Excerpted data:

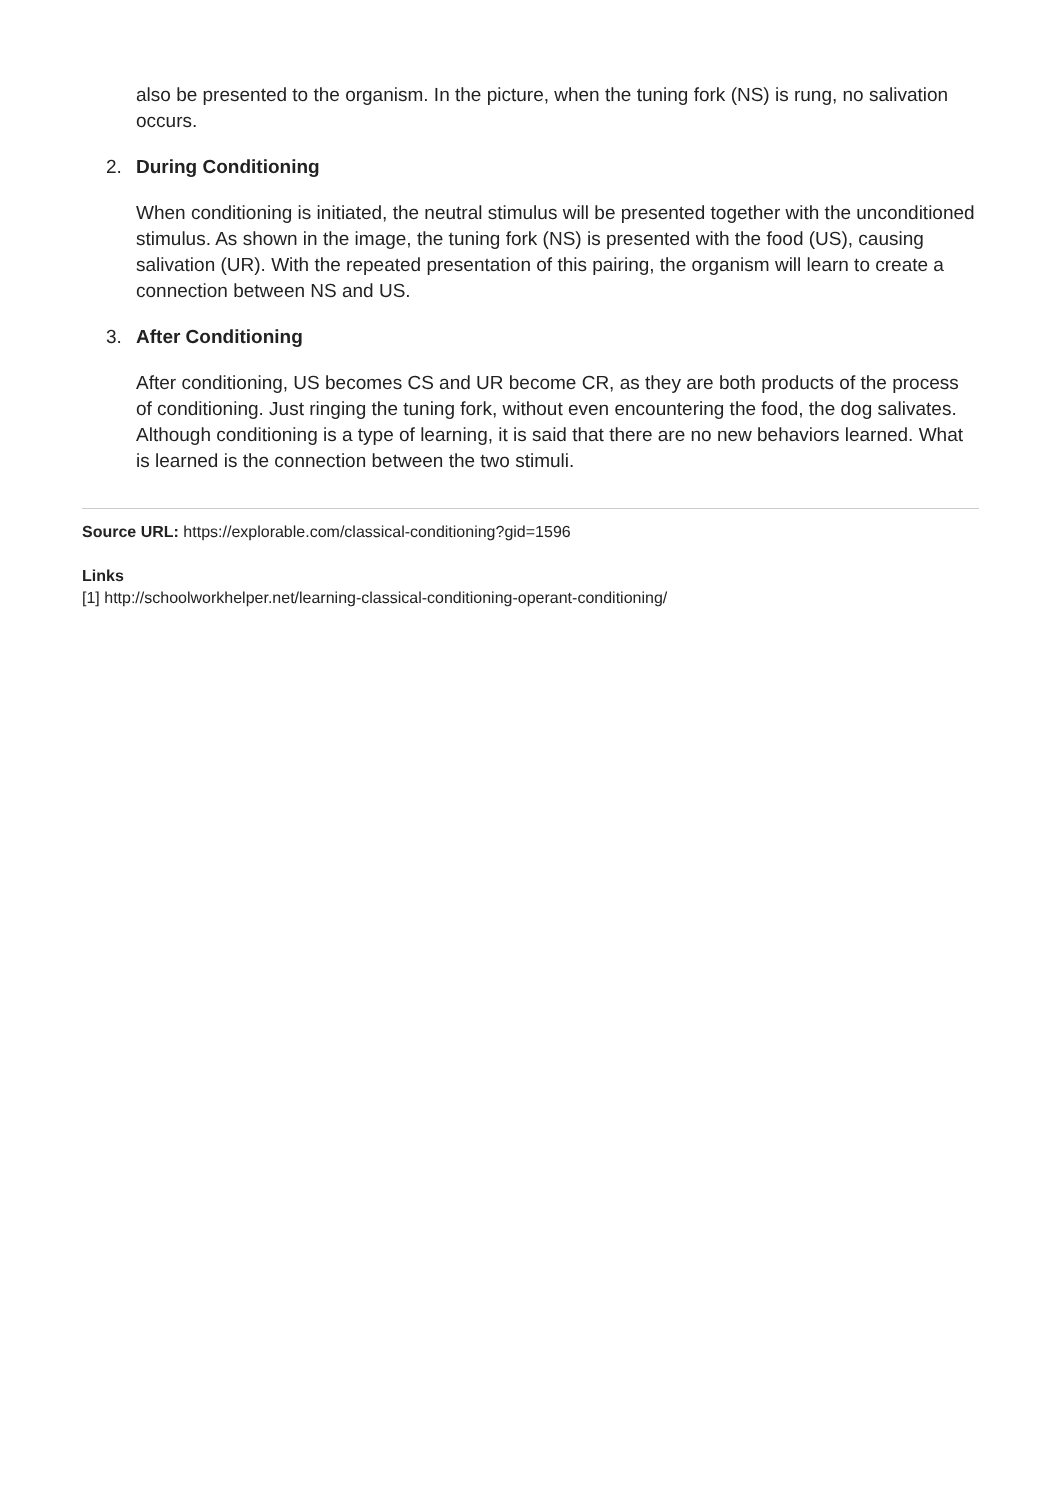also be presented to the organism. In the picture, when the tuning fork (NS) is rung, no salivation occurs.
2. During Conditioning
When conditioning is initiated, the neutral stimulus will be presented together with the unconditioned stimulus. As shown in the image, the tuning fork (NS) is presented with the food (US), causing salivation (UR). With the repeated presentation of this pairing, the organism will learn to create a connection between NS and US.
3. After Conditioning
After conditioning, US becomes CS and UR become CR, as they are both products of the process of conditioning. Just ringing the tuning fork, without even encountering the food, the dog salivates. Although conditioning is a type of learning, it is said that there are no new behaviors learned. What is learned is the connection between the two stimuli.
Source URL: https://explorable.com/classical-conditioning?gid=1596
Links
[1] http://schoolworkhelper.net/learning-classical-conditioning-operant-conditioning/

Action item:
The lines wanted run from the first one in the material above through the line containing "3. After Conditioning"; give them again exactly, leaving out the pictures.

Output of the exercise:
also be presented to the organism. In the picture, when the tuning fork (NS) is rung, no salivation occurs.
2. During Conditioning
When conditioning is initiated, the neutral stimulus will be presented together with the unconditioned stimulus. As shown in the image, the tuning fork (NS) is presented with the food (US), causing salivation (UR). With the repeated presentation of this pairing, the organism will learn to create a connection between NS and US.
3. After Conditioning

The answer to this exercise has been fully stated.